# eVic-VT Firmware Check



## Redeemer (7/8/15)

Good morning all.

I bought an eVic-VT full kit on Monday, that is supposedly one of the newer shipments into the country.

Problem is, I can not check the firmware on the device. I tried the 20 clicks starting from when device is switched off, even tried 100+ clicks, but device just goes on, and nothing on the screen changes.
Is this normal for the new ones that came in? Do they no longer show the firmware version? I cant find anything on Google searches to assist me.
I need to check if this might just be a glitch in the firmware loaded on my device, in which case I'm taking it back to the vendor for either a swap, or a refund if he cant make the firmware show on a different device, because if these features dont work, who knows what else is wrong on the firmware loaded on them?
Hope I'm making sense. Just dont want to be stuck with a device that may give me problems down the line, and not perform as its supposed to, due to incorrect or improperly loaded firmware on it.

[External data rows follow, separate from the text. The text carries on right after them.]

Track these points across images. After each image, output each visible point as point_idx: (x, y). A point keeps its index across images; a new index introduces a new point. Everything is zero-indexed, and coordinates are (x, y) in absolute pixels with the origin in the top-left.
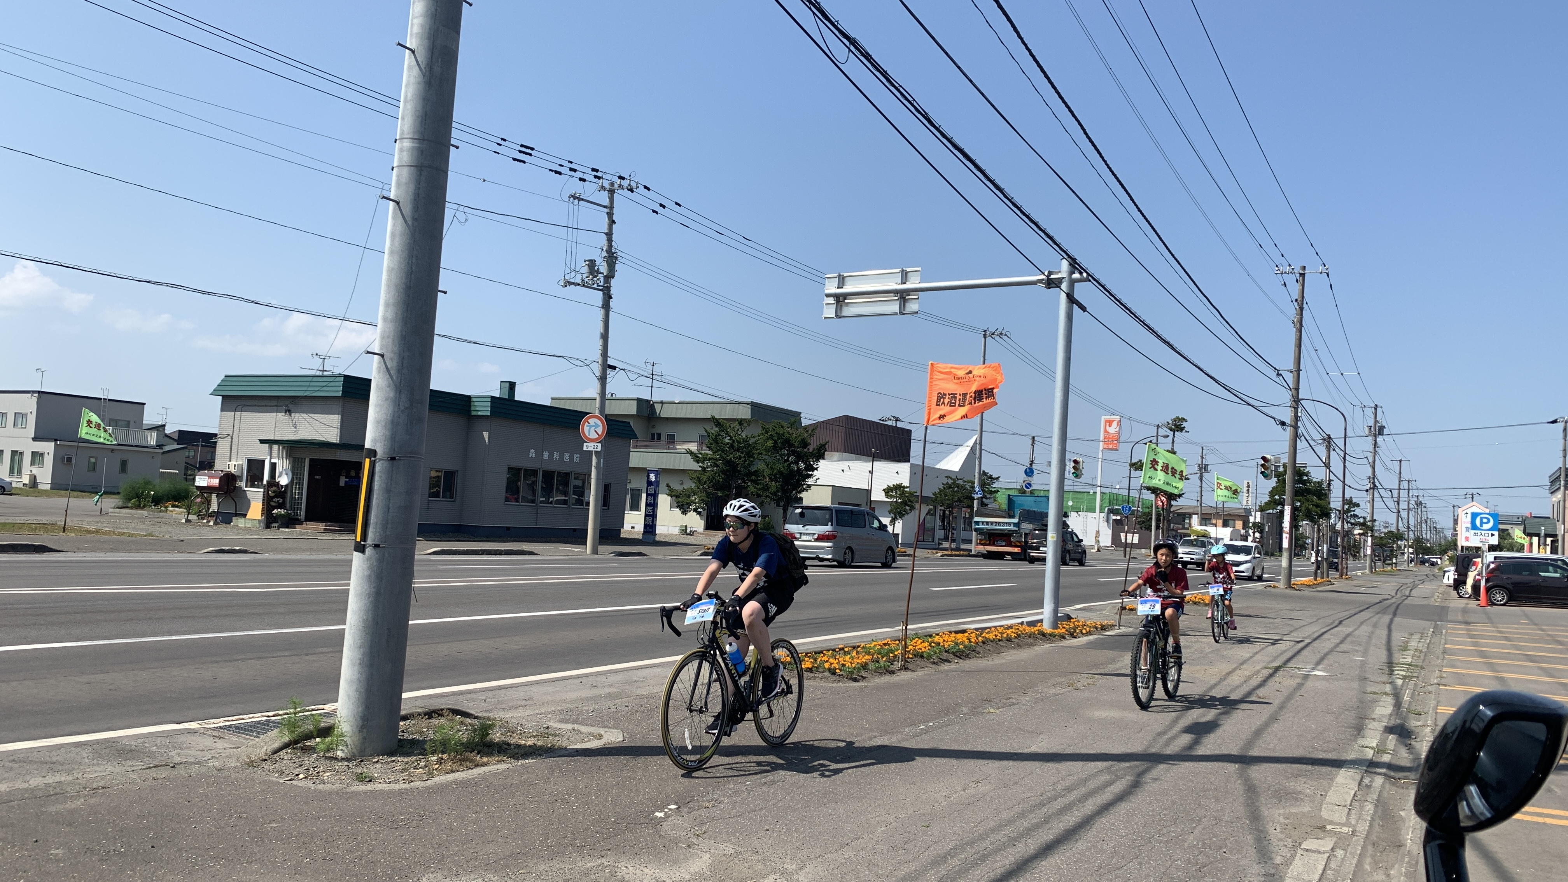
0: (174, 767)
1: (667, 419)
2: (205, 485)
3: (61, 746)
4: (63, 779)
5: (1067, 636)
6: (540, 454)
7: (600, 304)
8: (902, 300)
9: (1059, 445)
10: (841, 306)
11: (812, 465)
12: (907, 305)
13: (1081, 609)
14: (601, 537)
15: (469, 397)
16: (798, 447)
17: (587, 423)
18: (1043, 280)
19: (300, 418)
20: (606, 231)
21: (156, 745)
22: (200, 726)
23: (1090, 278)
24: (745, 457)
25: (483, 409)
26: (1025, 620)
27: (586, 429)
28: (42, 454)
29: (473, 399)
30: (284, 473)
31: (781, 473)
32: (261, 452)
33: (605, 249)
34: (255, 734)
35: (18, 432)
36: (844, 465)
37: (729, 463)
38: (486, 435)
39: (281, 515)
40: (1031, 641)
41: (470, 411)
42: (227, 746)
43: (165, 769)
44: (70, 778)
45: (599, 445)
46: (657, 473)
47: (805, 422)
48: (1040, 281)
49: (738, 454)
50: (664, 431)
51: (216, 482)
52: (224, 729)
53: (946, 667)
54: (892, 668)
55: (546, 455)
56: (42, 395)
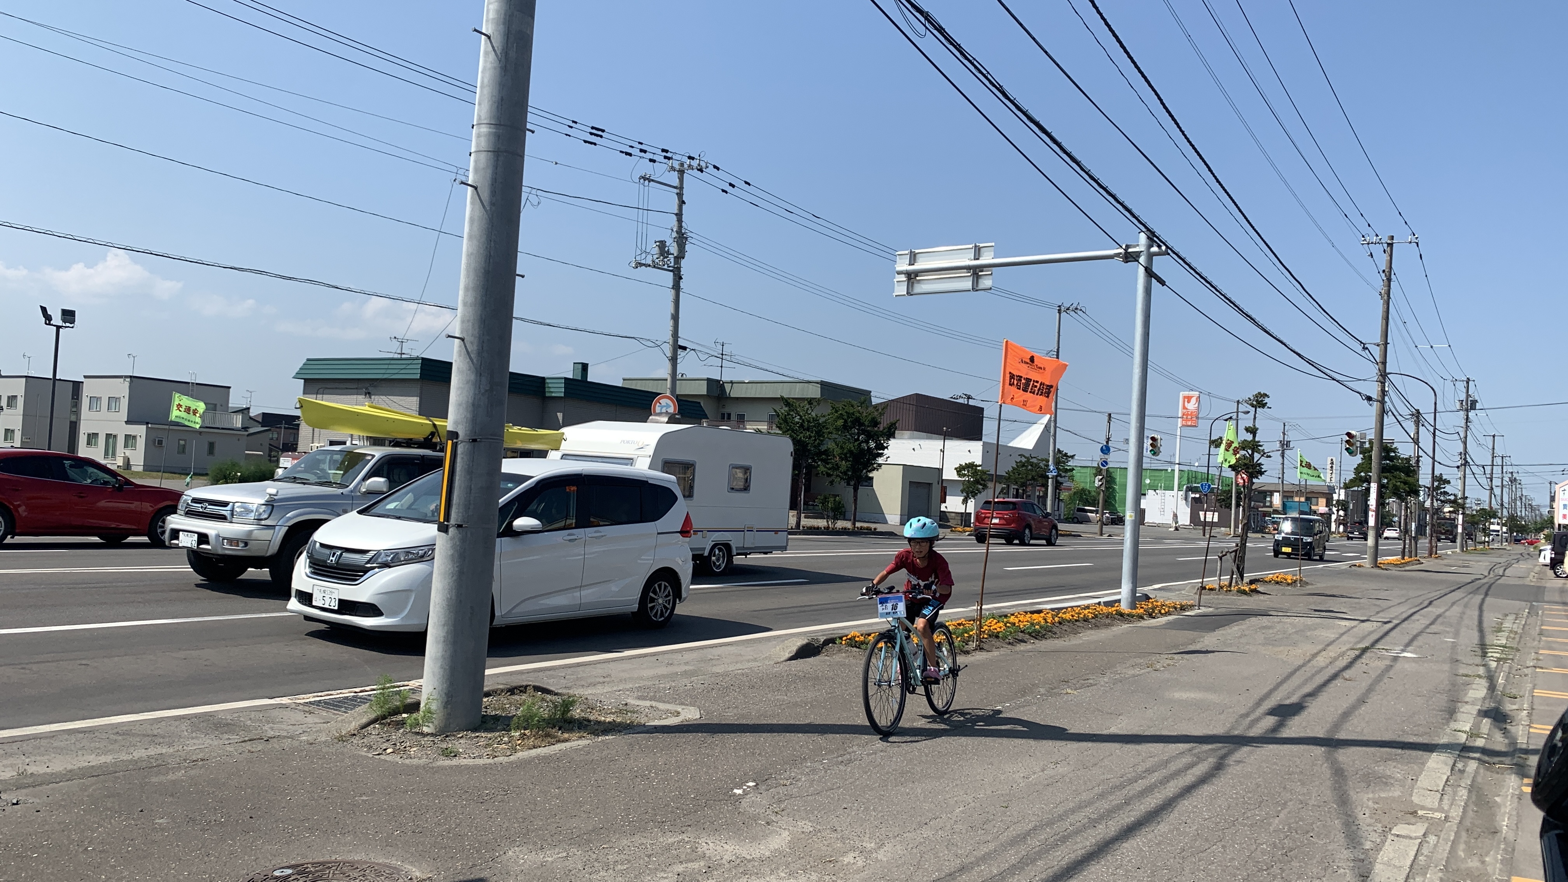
0: (268, 740)
1: (737, 398)
3: (162, 719)
4: (164, 751)
5: (1145, 617)
7: (671, 284)
8: (975, 276)
9: (1137, 422)
10: (913, 283)
11: (882, 444)
12: (980, 281)
13: (1159, 589)
15: (543, 379)
16: (868, 426)
17: (658, 404)
18: (1121, 253)
19: (380, 399)
20: (676, 211)
21: (250, 719)
22: (291, 701)
23: (1169, 251)
24: (815, 437)
25: (557, 391)
26: (1102, 600)
27: (657, 409)
28: (134, 437)
29: (548, 381)
31: (851, 452)
33: (675, 230)
34: (343, 709)
35: (112, 415)
36: (915, 443)
37: (798, 442)
38: (559, 415)
40: (1108, 621)
41: (544, 392)
42: (317, 721)
43: (260, 743)
44: (171, 750)
47: (875, 401)
48: (1118, 255)
49: (808, 433)
50: (734, 410)
52: (313, 704)
53: (1022, 647)
54: (967, 648)
56: (133, 379)
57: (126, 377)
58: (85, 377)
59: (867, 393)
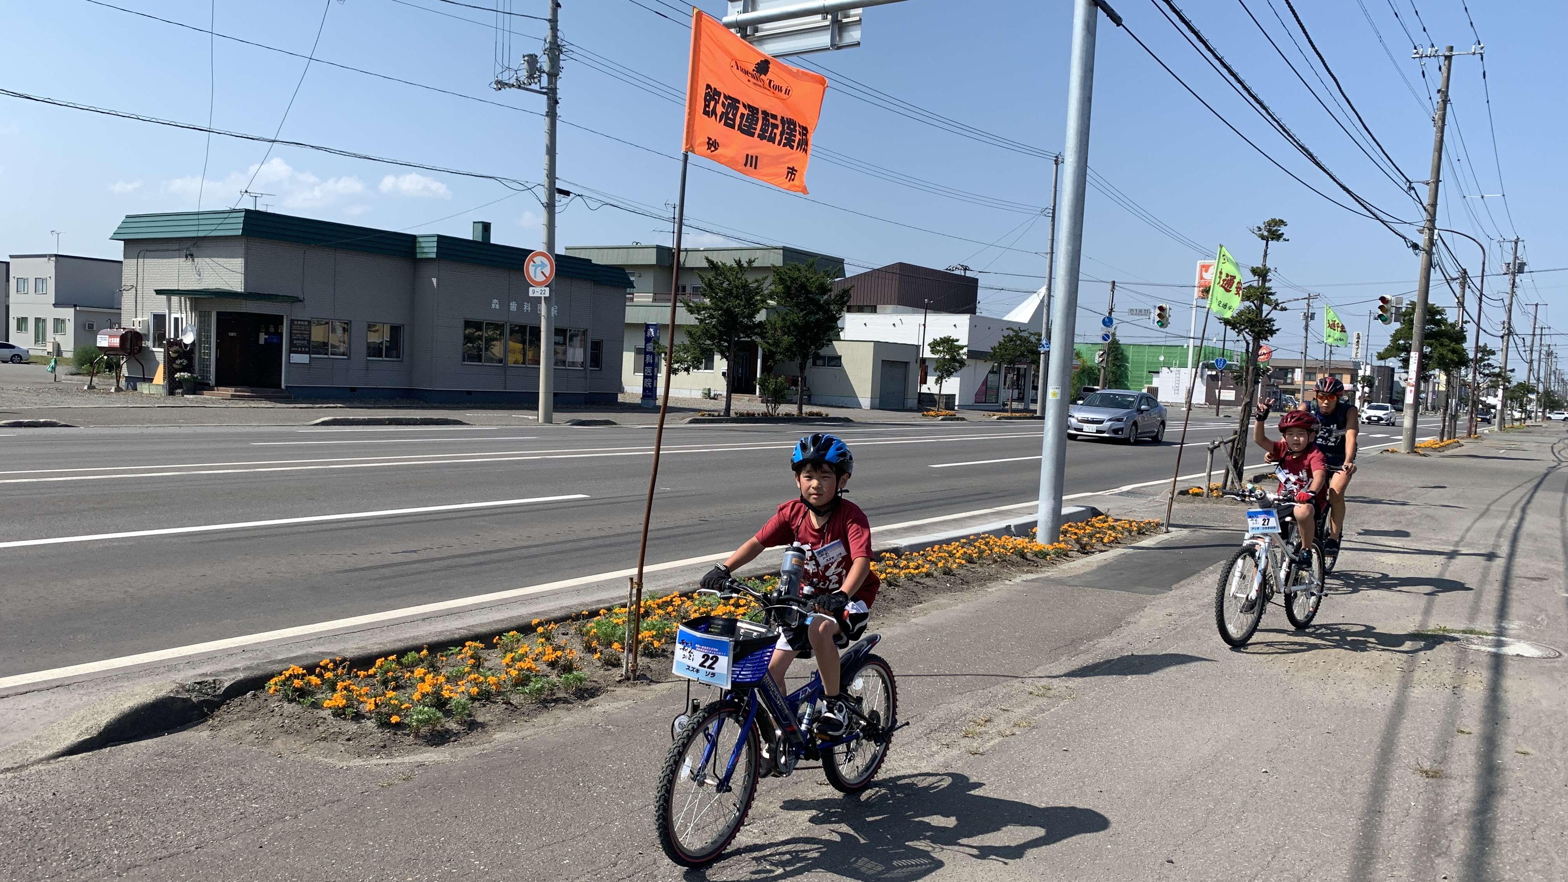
1: (692, 269)
2: (106, 345)
6: (505, 305)
7: (544, 111)
8: (836, 26)
11: (837, 317)
13: (1128, 493)
14: (555, 403)
15: (414, 238)
19: (204, 263)
20: (550, 17)
25: (430, 250)
27: (531, 270)
28: (63, 321)
29: (420, 239)
30: (189, 329)
31: (794, 324)
32: (160, 305)
33: (548, 40)
35: (40, 298)
36: (896, 318)
37: (728, 312)
38: (434, 280)
39: (185, 379)
41: (414, 253)
45: (547, 289)
46: (656, 327)
50: (690, 282)
51: (116, 342)
55: (513, 306)
56: (60, 259)
57: (51, 256)
58: (11, 257)
59: (840, 262)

All suggestions are most welcome.

Cheers.
J.P.


----------



## Dubz (7/8/15)

I seen a video recently by Pbusardo where he said that the new versions of the Evic VT will no longer have the function to check the firmware.

Reactions: Winner 1


----------



## shaunnadan (7/8/15)

I tried the 20 clicks now and i got v1.18


----------



## Silver (7/8/15)

Hope you come right @Redeemer 
Have you asked the vendor you got it from?


----------



## Redeemer (7/8/15)

Silver said:


> Hope you come right @Redeemer
> Have you asked the vendor you got it from?



@Silver the Vendor in question is kind off useless when it comes to giving knowledgeable answers, thats why I rather put it out on the forum to get proper info.

Watched through the vid @Dubz thanx, got the part where he mentioned it was a feature never meant to be released into the marked, and removed from newer models.

Someone also mentioned 10 clicks to get Ambient temp of the mod?

No amount of clicks in any combination does a thing on this mod, except 5 clicks on, 5 clicks off...


----------



## BhavZ (7/8/15)

Redeemer said:


> @Silver the Vendor in question is kind off useless when it comes to giving knowledgeable answers, thats why I rather put it out on the forum to get proper info.
> 
> Watched through the vid @Dubz thanx, got the part where he mentioned it was a feature never meant to be released into the marked, and removed from newer models.
> 
> ...


Yeah on the mods that show the firmware version, 10 clicks will give you the ambient temp of the mod.


----------